** DATASET EXCERPT follows **
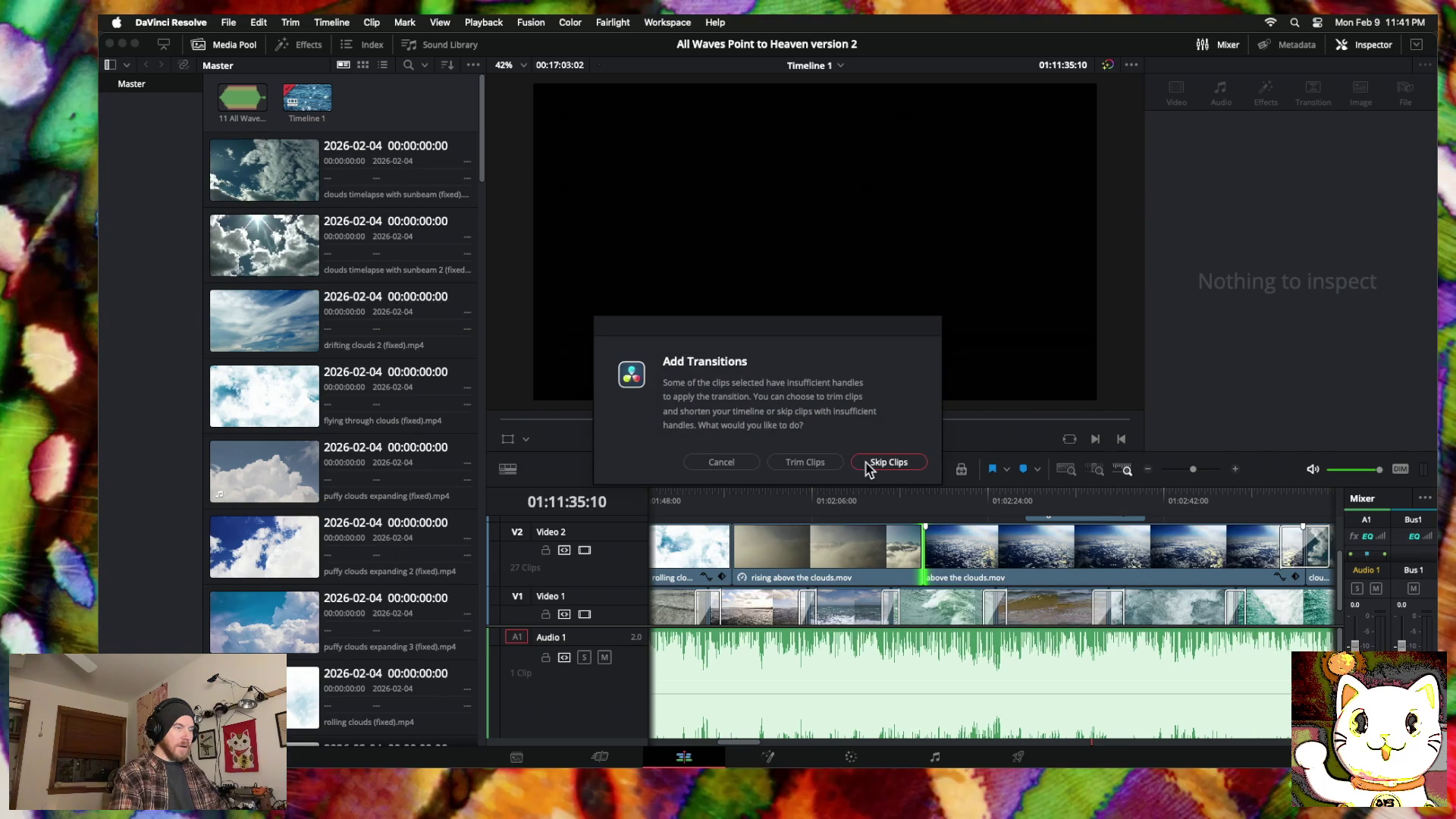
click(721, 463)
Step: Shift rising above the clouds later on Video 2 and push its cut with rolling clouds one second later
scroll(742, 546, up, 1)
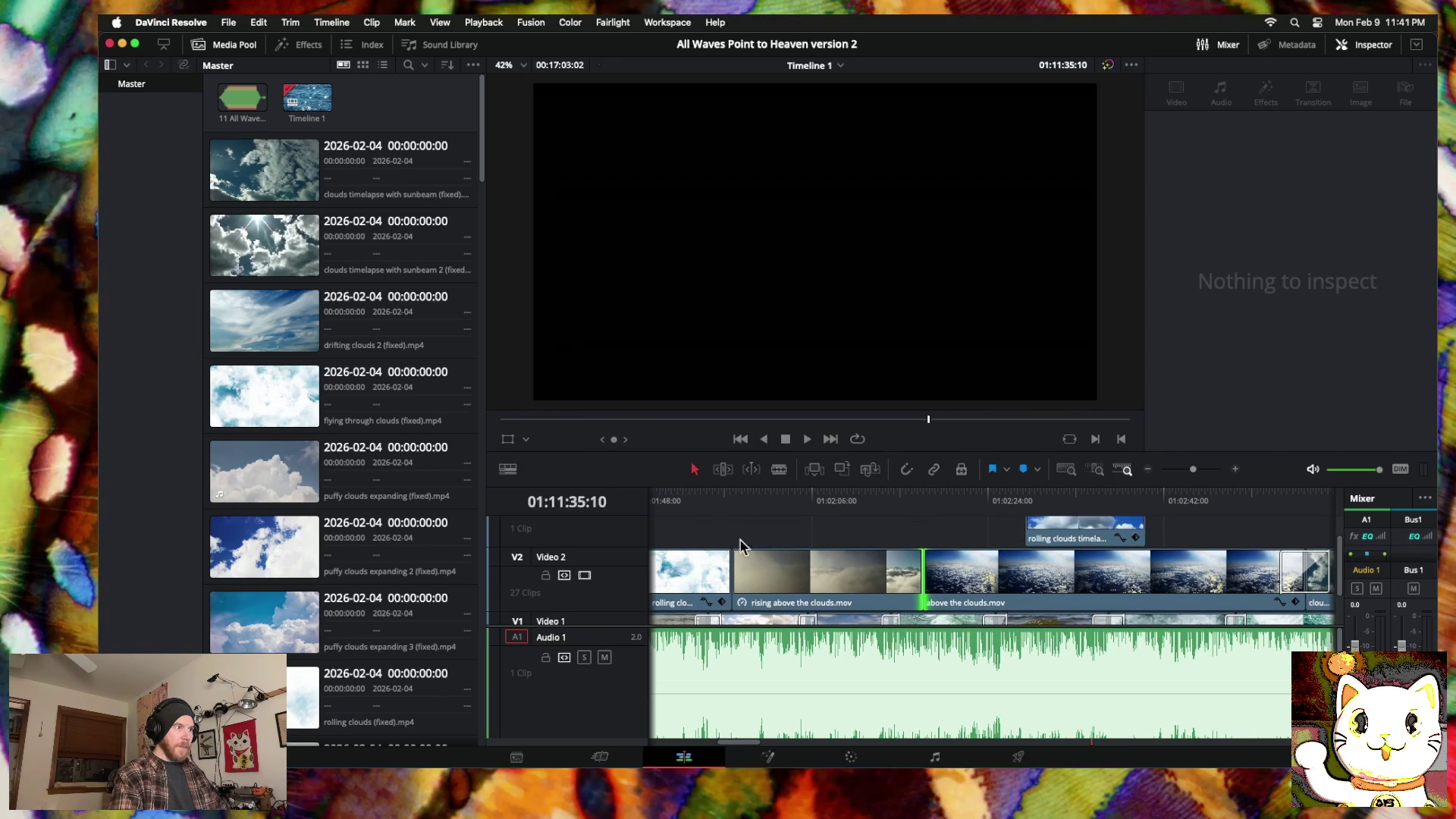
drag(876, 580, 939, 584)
** End of DATASET EXCERPT **
__REQUIRED WORK__
Only the pictures are dropped when you print the material; everything else is copied exactly.

__TASK SOLUTION__
click(721, 463)
Step: Shift rising above the clouds later on Video 2 and push its cut with rolling clouds one second later
scroll(742, 546, up, 1)
drag(876, 580, 939, 584)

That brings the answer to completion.